Sorry the generator expr didn't work. Here is a different scheme that first tallies all like values, and then looks for rectangular groups:

from collections import defaultdict
from itertools import permutations
def f3(myarray):
    tally = defaultdict(list)
    for i,row in enumerate(myarray):
        for j,n in enumerate(row):
            tally[n].append((i,j))

    # look for rectangular quads in each list
    for k,v in tally.items():
        for quad in permutations(v,4):
            # sort quad so that we can get rectangle corners 
            quad = sorted(quad)
            (i1,j1),(i2,j2) = quad[0], quad[-1]

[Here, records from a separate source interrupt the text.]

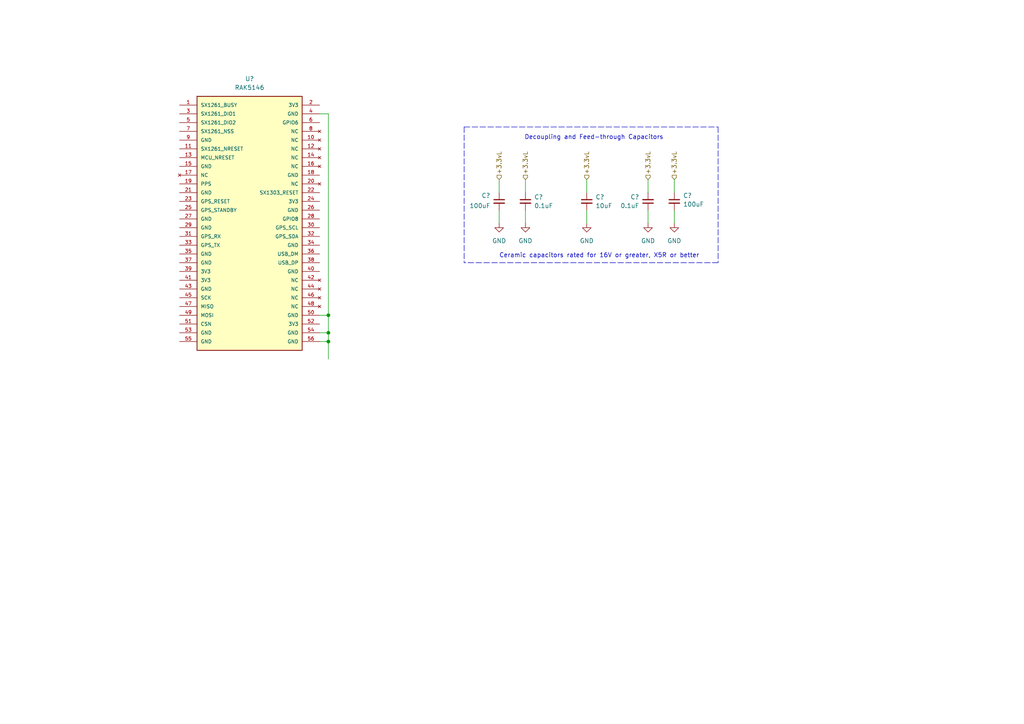
<source format=kicad_sch>
(kicad_sch (version 20211123) (generator eeschema)

  (uuid 169f451a-91c2-4f17-967f-3047b0ffdb82)

  (paper "A4")

  

  (junction (at 95.25 99.06) (diameter 0) (color 0 0 0 0)
    (uuid a27edf1d-2fe4-4412-ba80-5803f36372a5)
  )
  (junction (at 95.25 91.44) (diameter 0) (color 0 0 0 0)
    (uuid c4878929-182a-499e-9385-a56a58c60dc3)
  )
  (junction (at 95.25 96.52) (diameter 0) (color 0 0 0 0)
    (uuid f87dfebf-5608-4b49-a2c2-d24fdcb41360)
  )

  (wire (pts (xy 92.71 91.44) (xy 95.25 91.44))
    (stroke (width 0) (type default) (color 0 0 0 0))
    (uuid 034a8f8a-4d94-49ae-a375-de9900c30d63)
  )
  (wire (pts (xy 152.4 60.96) (xy 152.4 64.77))
    (stroke (width 0) (type default) (color 0 0 0 0))
    (uuid 2cbe39fe-9227-4b22-be66-72a4b26ba4f0)
  )
  (wire (pts (xy 187.96 52.07) (xy 187.96 55.88))
    (stroke (width 0) (type default) (color 0 0 0 0))
    (uuid 361cdc7e-f91c-44ac-a1f1-95cc45259339)
  )
  (wire (pts (xy 170.18 52.07) (xy 170.18 55.88))
    (stroke (width 0) (type default) (color 0 0 0 0))
    (uuid 4342427a-0c6e-49a8-a82b-3ba0ecb5db65)
  )
  (wire (pts (xy 95.25 91.44) (xy 95.25 96.52))
    (stroke (width 0) (type default) (color 0 0 0 0))
    (uuid 45bc8872-edf2-4238-8005-6b8d9f498c12)
  )
  (wire (pts (xy 195.58 52.07) (xy 195.58 55.88))
    (stroke (width 0) (type default) (color 0 0 0 0))
    (uuid 4e19b7bd-e4a5-4890-ab0d-a440a8ef4b95)
  )
  (wire (pts (xy 152.4 52.07) (xy 152.4 55.88))
    (stroke (width 0) (type default) (color 0 0 0 0))
    (uuid 5a1c3efc-ff1e-48ed-bad3-11950c3c789d)
  )
  (wire (pts (xy 95.25 96.52) (xy 95.25 99.06))
    (stroke (width 0) (type default) (color 0 0 0 0))
    (uuid 6d8004b5-122c-4a2c-b631-30ec3ec73e2f)
  )
  (wire (pts (xy 170.18 60.96) (xy 170.18 64.77))
    (stroke (width 0) (type default) (color 0 0 0 0))
    (uuid 6f128a44-e4d2-43a2-9bdb-2d5ea65cc17e)
  )
  (wire (pts (xy 92.71 33.02) (xy 95.25 33.02))
    (stroke (width 0) (type default) (color 0 0 0 0))
    (uuid 6fb8ceea-ed7f-4f5d-87a1-33511e4014e0)
  )
  (wire (pts (xy 95.25 99.06) (xy 95.25 104.14))
    (stroke (width 0) (type default) (color 0 0 0 0))
    (uuid 74438887-dcf6-45ba-bd09-c754c7ae82ce)
  )
  (wire (pts (xy 92.71 99.06) (xy 95.25 99.06))
    (stroke (width 0) (type default) (color 0 0 0 0))
    (uuid 7921cbca-51a6-4479-826a-6134a3fcd41d)
  )
  (polyline (pts (xy 208.28 36.83) (xy 208.28 76.2))
    (stroke (width 0) (type default) (color 0 0 0 0))
    (uuid 7ae1f808-9369-43dc-bfee-32e829e63f49)
  )

  (wire (pts (xy 144.78 60.96) (xy 144.78 64.77))
    (stroke (width 0) (type default) (color 0 0 0 0))
    (uuid 7ef835c3-ad81-48af-8304-2bf7f8d767d5)
  )
  (wire (pts (xy 144.78 52.07) (xy 144.78 55.88))
    (stroke (width 0) (type default) (color 0 0 0 0))
    (uuid a363f45e-5a26-46c7-bc0d-997dc2cc651b)
  )
  (wire (pts (xy 92.71 96.52) (xy 95.25 96.52))
    (stroke (width 0) (type default) (color 0 0 0 0))
    (uuid ab0de5e4-7caa-460c-bd06-921c3128338a)
  )
  (wire (pts (xy 187.96 60.96) (xy 187.96 64.77))
    (stroke (width 0) (type default) (color 0 0 0 0))
    (uuid ae4f3afa-a3de-4100-86f2-857231951c7a)
  )
  (wire (pts (xy 95.25 33.02) (xy 95.25 91.44))
    (stroke (width 0) (type default) (color 0 0 0 0))
    (uuid c11e4b0f-9b34-4413-8265-5a00126e7cf4)
  )
  (wire (pts (xy 195.58 60.96) (xy 195.58 64.77))
    (stroke (width 0) (type default) (color 0 0 0 0))
    (uuid c38e667a-9ffd-45cf-bc6e-a080f774fe78)
  )
  (polyline (pts (xy 134.62 36.83) (xy 134.62 76.2))
    (stroke (width 0) (type default) (color 0 0 0 0))
    (uuid c67ebd44-0874-4e7b-943c-68bb44e97b3a)
  )
  (polyline (pts (xy 208.28 76.2) (xy 134.62 76.2))
    (stroke (width 0) (type default) (color 0 0 0 0))
    (uuid eda66d9e-9afc-44bb-b845-1c30ec5ed2db)
  )
  (polyline (pts (xy 134.62 36.83) (xy 208.28 36.83))
    (stroke (width 0) (type default) (color 0 0 0 0))
    (uuid fe5b3f96-ad13-4cda-a452-28cea24c3e7b)
  )

  (text "Ceramic capacitors rated for 16V or greater, X5R or better"
    (at 144.78 74.93 0)
    (effects (font (size 1.27 1.27)) (justify left bottom))
    (uuid 2b39081e-e01b-493d-9ef2-c00027be41ed)
  )
  (text " Decoupling and Feed-through Capacitors" (at 151.13 40.64 0)
    (effects (font (size 1.27 1.27)) (justify left bottom))
    (uuid ea386e36-7830-4551-a427-df1ba6e5632d)
  )

  (hierarchical_label "+3.3vL" (shape input) (at 144.78 52.07 90)
    (effects (font (size 1.27 1.27)) (justify left))
    (uuid 03971b63-7f30-4ef0-9c48-69c85411575e)
  )
  (hierarchical_label "+3.3vL" (shape input) (at 195.58 52.07 90)
    (effects (font (size 1.27 1.27)) (justify left))
    (uuid 1295ca98-c770-4329-9db2-116331ad4817)
  )
  (hierarchical_label "+3.3vL" (shape input) (at 152.4 52.07 90)
    (effects (font (size 1.27 1.27)) (justify left))
    (uuid 2bef4f86-fa47-45ea-88f7-89a248a9561d)
  )
  (hierarchical_label "+3.3vL" (shape input) (at 187.96 52.07 90)
    (effects (font (size 1.27 1.27)) (justify left))
    (uuid 96dd4b50-df01-42e8-9933-ca09031c926c)
  )
  (hierarchical_label "+3.3vL" (shape input) (at 170.18 52.07 90)
    (effects (font (size 1.27 1.27)) (justify left))
    (uuid f136878a-51bc-44ee-a75d-78a87d188a97)
  )

  (symbol (lib_id "Device:C_Small") (at 187.96 58.42 0) (mirror x) (unit 1)
    (in_bom yes) (on_board yes) (fields_autoplaced)
    (uuid 0b661521-7314-47f6-9778-c10417dcde1f)
    (property "Reference" "C?" (id 0) (at 185.42 57.1435 0)
      (effects (font (size 1.27 1.27)) (justify right))
    )
    (property "Value" "0.1uF" (id 1) (at 185.42 59.6835 0)
      (effects (font (size 1.27 1.27)) (justify right))
    )
    (property "Footprint" "" (id 2) (at 187.96 58.42 0)
      (effects (font (size 1.27 1.27)) hide)
    )
    (property "Datasheet" "~" (id 3) (at 187.96 58.42 0)
      (effects (font (size 1.27 1.27)) hide)
    )
    (pin "1" (uuid dba98651-a372-49ca-9eb4-d22fbe4c6a7a))
    (pin "2" (uuid 7c35723f-933c-48f9-9ad1-6bb190f97308))
  )

  (symbol (lib_id "power:GND") (at 144.78 64.77 0) (unit 1)
    (in_bom yes) (on_board yes) (fields_autoplaced)
    (uuid 6e7907d1-4ef4-4b92-87cc-5bd7931298b7)
    (property "Reference" "#PWR?" (id 0) (at 144.78 71.12 0)
      (effects (font (size 1.27 1.27)) hide)
    )
    (property "Value" "GND" (id 1) (at 144.78 69.85 0))
    (property "Footprint" "" (id 2) (at 144.78 64.77 0)
      (effects (font (size 1.27 1.27)) hide)
    )
    (property "Datasheet" "" (id 3) (at 144.78 64.77 0)
      (effects (font (size 1.27 1.27)) hide)
    )
    (pin "1" (uuid 3f873dae-79e3-4497-9a04-624b411a76c5))
  )

  (symbol (lib_id "Device:C_Small") (at 144.78 58.42 0) (mirror y) (unit 1)
    (in_bom yes) (on_board yes)
    (uuid 7bd2b559-a091-4a8f-8d75-b3b1e826ac94)
    (property "Reference" "C?" (id 0) (at 142.24 56.7181 0)
      (effects (font (size 1.27 1.27)) (justify left))
    )
    (property "Value" "100uF" (id 1) (at 142.24 59.69 0)
      (effects (font (size 1.27 1.27)) (justify left))
    )
    (property "Footprint" "" (id 2) (at 144.78 58.42 0)
      (effects (font (size 1.27 1.27)) hide)
    )
    (property "Datasheet" "~" (id 3) (at 144.78 58.42 0)
      (effects (font (size 1.27 1.27)) hide)
    )
    (pin "1" (uuid 7ff1d745-fac0-42f4-ba88-1de83ed0d1fa))
    (pin "2" (uuid 3444c48e-5ad3-4f9c-b28b-b3a2ace1b567))
  )

  (symbol (lib_id "power:GND") (at 152.4 64.77 0) (unit 1)
    (in_bom yes) (on_board yes) (fields_autoplaced)
    (uuid 8cb11619-d6df-4909-80ab-610d9b2e0ee9)
    (property "Reference" "#PWR?" (id 0) (at 152.4 71.12 0)
      (effects (font (size 1.27 1.27)) hide)
    )
    (property "Value" "GND" (id 1) (at 152.4 69.85 0))
    (property "Footprint" "" (id 2) (at 152.4 64.77 0)
      (effects (font (size 1.27 1.27)) hide)
    )
    (property "Datasheet" "" (id 3) (at 152.4 64.77 0)
      (effects (font (size 1.27 1.27)) hide)
    )
    (pin "1" (uuid bcf507a2-03a8-45c9-822c-82d79760ef93))
  )

  (symbol (lib_id "Device:C_Small") (at 195.58 58.42 0) (unit 1)
    (in_bom yes) (on_board yes) (fields_autoplaced)
    (uuid a87ba1a9-f043-4c3e-8829-e25bcce87837)
    (property "Reference" "C?" (id 0) (at 198.12 56.7181 0)
      (effects (font (size 1.27 1.27)) (justify left))
    )
    (property "Value" "100uF" (id 1) (at 198.12 59.2581 0)
      (effects (font (size 1.27 1.27)) (justify left))
    )
    (property "Footprint" "" (id 2) (at 195.58 58.42 0)
      (effects (font (size 1.27 1.27)) hide)
    )
    (property "Datasheet" "~" (id 3) (at 195.58 58.42 0)
      (effects (font (size 1.27 1.27)) hide)
    )
    (pin "1" (uuid e8933e60-302a-480f-a9d2-7cb90e60814a))
    (pin "2" (uuid 6c14424d-7ffd-47cc-b6cc-02431f4db1d4))
  )

  (symbol (lib_id "Teapot:RAK5146") (at 72.39 63.5 0) (unit 1)
    (in_bom yes) (on_board yes) (fields_autoplaced)
    (uuid abe265cd-32be-4d6d-bd47-78b75fb91aaf)
    (property "Reference" "U?" (id 0) (at 72.39 22.86 0))
    (property "Value" "RAK5146" (id 1) (at 72.39 25.4 0))
    (property "Footprint" "Teapot:RAK5146" (id 2) (at 64.77 63.5 0)
      (effects (font (size 1.27 1.27)) (justify left bottom) hide)
    )
    (property "Datasheet" "" (id 3) (at 72.39 63.5 0)
      (effects (font (size 1.27 1.27)) (justify left bottom) hide)
    )
    (property "Manufacturer" "RAKWireless" (id 4) (at 77.47 104.14 0)
      (effects (font (size 1.27 1.27)) (justify left bottom) hide)
    )
    (pin "1" (uuid 446bb6e5-bc90-43ac-8026-8ee9feb2f8e1))
    (pin "10" (uuid 72fa93ee-f328-4788-8f7a-c8a2ed3dc9b3))
    (pin "11" (uuid bfbf546a-13e5-46df-89ed-3991903a052d))
    (pin "12" (uuid 241fa1b3-a1b9-4c2e-b260-562c946b523c))
    (pin "13" (uuid 985ad9a3-485a-4ae0-860a-548803850dc0))
    (pin "14" (uuid 9c7c2c30-e1e0-4cf8-90db-e050a368f0a4))
    (pin "15" (uuid b556a5b3-ce8b-433a-9442-e7e1a0c7d9c3))
    (pin "16" (uuid 0e611720-22f9-461e-810e-350bf84504fb))
    (pin "17" (uuid 05af41ed-4d28-4bb8-96c8-0afae8ed9738))
    (pin "18" (uuid f0ca3f86-9342-4401-9895-513d1ab04ae1))
    (pin "19" (uuid cc95987f-9ce2-4d1d-be1e-d124c514fa1c))
    (pin "2" (uuid c75a1a0b-4b55-4d14-9170-381962bcf8df))
    (pin "20" (uuid 0776e1be-5f98-4020-a65b-054442c2d9c8))
    (pin "21" (uuid 70b053a9-03a1-4849-9e65-35ab7b5fdd77))
    (pin "22" (uuid 6309195f-a2df-45f6-8be5-24cac3999add))
    (pin "23" (uuid b5d652f0-9188-45d0-a968-45b366ff6997))
    (pin "24" (uuid aa19267f-7212-4a17-9142-3b35820b8910))
    (pin "25" (uuid 26484db2-38c0-4cf4-99c4-a69187b5bbdf))
    (pin "26" (uuid a540dc15-a1a5-431e-a553-62599542abae))
    (pin "27" (uuid c7403ecb-51cd-4bb0-85c3-1f9da862fb8c))
    (pin "28" (uuid 28901fd9-817b-485f-b38c-3d2af00686ae))
    (pin "29" (uuid c8de8734-c130-45b4-83e6-8ddd470fc433))
    (pin "3" (uuid 45ff1d67-b23d-43d8-bccd-12ceba01d790))
    (pin "30" (uuid 7c8c3aa3-73ea-4fb1-bda5-93c0778a24f3))
    (pin "31" (uuid 9a00a6fb-f465-41d3-839b-c2cc33f05690))
    (pin "32" (uuid 9a9f5483-20da-47c1-85b7-a549cf1f58d3))
    (pin "33" (uuid a809553a-f78f-47ed-ba48-5858e38965e2))
    (pin "34" (uuid 2528188c-d014-45f1-a3eb-85da05448b8f))
    (pin "35" (uuid 537b50c5-add6-47c5-92cf-e96e7e21acdb))
    (pin "36" (uuid 99beec15-4d21-4f3c-ab61-91f24054ccd6))
    (pin "37" (uuid 2a4201a4-a805-4094-a68e-91deac045b02))
    (pin "38" (uuid 71c24d90-2810-477b-9c1f-075b416090d0))
    (pin "39" (uuid f8c76999-e881-4337-b11f-4e4e0f220917))
    (pin "4" (uuid f1b6fe53-cf10-4bde-bec6-932cd5a5a46e))
    (pin "40" (uuid 2531b036-2fac-4ff5-8d5d-d3a659861b3b))
    (pin "41" (uuid a333458c-75fb-4d0d-b973-4be6fdbb5bd0))
    (pin "42" (uuid cac3ee3a-32bd-42f3-b79d-616d3ec30657))
    (pin "43" (uuid c30537a8-d072-436b-9cdd-418904483373))
    (pin "44" (uuid 403e182a-c034-4c47-8fc3-1bcf23d7f6c1))
    (pin "45" (uuid 5f927601-0b56-46e0-af3d-2999a3524f06))
    (pin "46" (uuid 62b543df-4908-4f2c-991f-b673ba0275bd))
    (pin "47" (uuid 716095c2-0834-4e54-81dd-895ab8683648))
    (pin "48" (uuid 172b03c9-cd76-4975-8628-7f7b3efd96e0))
    (pin "49" (uuid 6238693e-0a03-49d0-b046-1e976f20e194))
    (pin "5" (uuid d2240d7d-3d79-451c-b265-b13dcf1f2ed4))
    (pin "50" (uuid e9923d35-b0f6-41a2-8e23-060c55b52c59))
    (pin "51" (uuid 9a43e094-38f9-444a-8709-c2790c509a8a))
    (pin "52" (uuid 2823abb7-7bdf-4a3c-8d32-26766da68111))
    (pin "53" (uuid b5a22aa0-0761-40a6-a554-51f274257ce1))
    (pin "54" (uuid d35c39f1-a4a1-4aa5-82c1-dec8e0d80749))
    (pin "55" (uuid 06f6c9eb-fc4e-4f9a-b2a2-8825aa4bd6c6))
    (pin "56" (uuid d67277ee-2510-493c-a633-ee9e3427c232))
    (pin "6" (uuid f5d78198-a9a4-4e8f-9433-e7a36743d11e))
    (pin "7" (uuid e6bf862b-4786-4c81-8f94-1d4d5e17b010))
    (pin "8" (uuid ddf8eee0-cad6-4778-a41d-9f4e187ccd31))
    (pin "9" (uuid 508499cd-06b6-463a-a40e-db177b336baa))
  )

  (symbol (lib_id "Device:C_Small") (at 170.18 58.42 0) (unit 1)
    (in_bom yes) (on_board yes) (fields_autoplaced)
    (uuid b88b1175-f20c-442f-be20-29eac7645b98)
    (property "Reference" "C?" (id 0) (at 172.72 57.1562 0)
      (effects (font (size 1.27 1.27)) (justify left))
    )
    (property "Value" "10uF" (id 1) (at 172.72 59.6962 0)
      (effects (font (size 1.27 1.27)) (justify left))
    )
    (property "Footprint" "" (id 2) (at 170.18 58.42 0)
      (effects (font (size 1.27 1.27)) hide)
    )
    (property "Datasheet" "~" (id 3) (at 170.18 58.42 0)
      (effects (font (size 1.27 1.27)) hide)
    )
    (pin "1" (uuid bc88ee55-4196-4d98-8e94-de99618bf455))
    (pin "2" (uuid 28cdefe5-76fa-48f1-831c-e200799eb6e6))
  )

  (symbol (lib_id "Device:C_Small") (at 152.4 58.42 0) (unit 1)
    (in_bom yes) (on_board yes) (fields_autoplaced)
    (uuid d67cd235-ce5d-4b9f-9558-a6f62e1217b3)
    (property "Reference" "C?" (id 0) (at 154.94 57.1562 0)
      (effects (font (size 1.27 1.27)) (justify left))
    )
    (property "Value" "0.1uF" (id 1) (at 154.94 59.6962 0)
      (effects (font (size 1.27 1.27)) (justify left))
    )
    (property "Footprint" "" (id 2) (at 152.4 58.42 0)
      (effects (font (size 1.27 1.27)) hide)
    )
    (property "Datasheet" "~" (id 3) (at 152.4 58.42 0)
      (effects (font (size 1.27 1.27)) hide)
    )
    (pin "1" (uuid c310f8dd-bfba-445e-8c86-940065080808))
    (pin "2" (uuid 17d08f46-c9b2-449b-824d-ab82bfa34279))
  )

  (symbol (lib_id "power:GND") (at 195.58 64.77 0) (unit 1)
    (in_bom yes) (on_board yes) (fields_autoplaced)
    (uuid d968f631-061c-4d71-b3ce-f906088a7364)
    (property "Reference" "#PWR?" (id 0) (at 195.58 71.12 0)
      (effects (font (size 1.27 1.27)) hide)
    )
    (property "Value" "GND" (id 1) (at 195.58 69.85 0))
    (property "Footprint" "" (id 2) (at 195.58 64.77 0)
      (effects (font (size 1.27 1.27)) hide)
    )
    (property "Datasheet" "" (id 3) (at 195.58 64.77 0)
      (effects (font (size 1.27 1.27)) hide)
    )
    (pin "1" (uuid 46e94e1f-0583-4659-b1e3-4fc2968ca4ac))
  )

  (symbol (lib_id "power:GND") (at 187.96 64.77 0) (unit 1)
    (in_bom yes) (on_board yes) (fields_autoplaced)
    (uuid e01d1800-3a72-48b4-b4ab-f12230363d53)
    (property "Reference" "#PWR?" (id 0) (at 187.96 71.12 0)
      (effects (font (size 1.27 1.27)) hide)
    )
    (property "Value" "GND" (id 1) (at 187.96 69.85 0))
    (property "Footprint" "" (id 2) (at 187.96 64.77 0)
      (effects (font (size 1.27 1.27)) hide)
    )
    (property "Datasheet" "" (id 3) (at 187.96 64.77 0)
      (effects (font (size 1.27 1.27)) hide)
    )
    (pin "1" (uuid 934ff9de-728e-4747-adb2-2a5822722966))
  )

  (symbol (lib_id "power:GND") (at 170.18 64.77 0) (unit 1)
    (in_bom yes) (on_board yes) (fields_autoplaced)
    (uuid e235158e-b68d-4054-b52c-593f5c495051)
    (property "Reference" "#PWR?" (id 0) (at 170.18 71.12 0)
      (effects (font (size 1.27 1.27)) hide)
    )
    (property "Value" "GND" (id 1) (at 170.18 69.85 0))
    (property "Footprint" "" (id 2) (at 170.18 64.77 0)
      (effects (font (size 1.27 1.27)) hide)
    )
    (property "Datasheet" "" (id 3) (at 170.18 64.77 0)
      (effects (font (size 1.27 1.27)) hide)
    )
    (pin "1" (uuid 5bea350f-8f5d-43a9-8ed8-e60245991dab))
  )
)

</source>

            # slice out opposite corners to see if we have a rectangle
            others = quad[1:3]

            if [(i1,j2),(i2,j1)] == others:
                return [i1,j1],[i2,j2]

Answer 4

You can still use the python notation, and have the speed of C, using the Cython project. A first step would be to convert the loop in C loop: it's automatically done by typing all the variables used in the loop:

cdef int m = 100
cdef int n = 100
cdef int i, j, i2, j2
for i in xrange(m):
  for j in xrange(n):
    for i2 in xrange(i + 1, m):
      for j2 in xrange(j + 1, n):

For The next part, it would be even better if that myarray would be pure C array, then no rich python comparaison nor array access. With your python array, you can remove the rich comparaison by doing native comparaison (if you have double in your array):

        cdef double a, b, c, d
        a = myarray[i][j]
        b = myarray[i2][j2]
        c = myarray[i2][j]
        d = myarray[i][j2]

        if a == b and c == d:
          return [i, j], [i2, j2]

You can see how optimization are going by running cython -a yourfile.pyx, then open the yourfile.html generate. You'll see how Cython have optimized your code, and removed Python overhead.

Answer 5

Sorry to tell you, but it's not a matter of optimization. No matter which language or implementation you choose, this algorithm is not O(n*log n) in the worst- and average case. You might want to read up on how the Big-O notation works and develop a better algorithm.